BEGIN
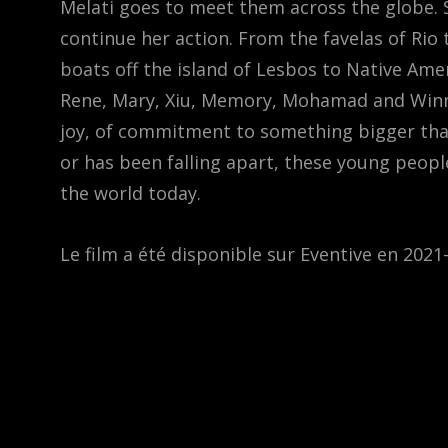
Melati goes to meet them across the globe.
continue her action. From the favelas of Rio
boats off the island of Lesbos to Native Am
Rene, Mary, Xiu, Memory, Mohamad and Winni
joy, of commitment to something bigger tha
or has been falling apart, these young peopl
the world today.
Le film a été disponible sur Eventive en 2021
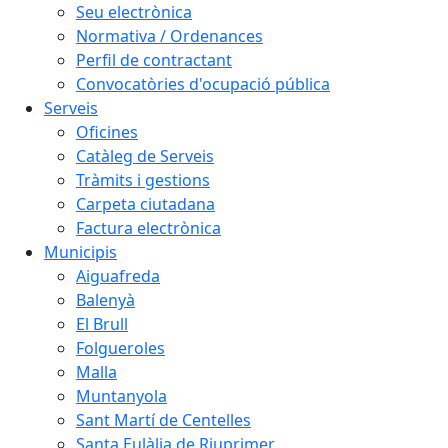
Seu electrònica
Normativa / Ordenances
Perfil de contractant
Convocatòries d'ocupació pública
Serveis
Oficines
Catàleg de Serveis
Tràmits i gestions
Carpeta ciutadana
Factura electrònica
Municipis
Aiguafreda
Balenyà
El Brull
Folgueroles
Malla
Muntanyola
Sant Martí de Centelles
Santa Eulàlia de Riuprimer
END
- **What to produce**
Output all the records above exactly, but without their images.

- **Answer for the task**
Melati goes to meet them across the globe.
continue her action. From the favelas of Rio
boats off the island of Lesbos to Native Am
Rene, Mary, Xiu, Memory, Mohamad and Winni
joy, of commitment to something bigger tha
or has been falling apart, these young peopl
the world today.
Le film a été disponible sur Eventive en 2021
Seu electrònica
Normativa / Ordenances
Perfil de contractant
Convocatòries d'ocupació pública
Serveis
Oficines
Catàleg de Serveis
Tràmits i gestions
Carpeta ciutadana
Factura electrònica
Municipis
Aiguafreda
Balenyà
El Brull
Folgueroles
Malla
Muntanyola
Sant Martí de Centelles
Santa Eulàlia de Riuprimer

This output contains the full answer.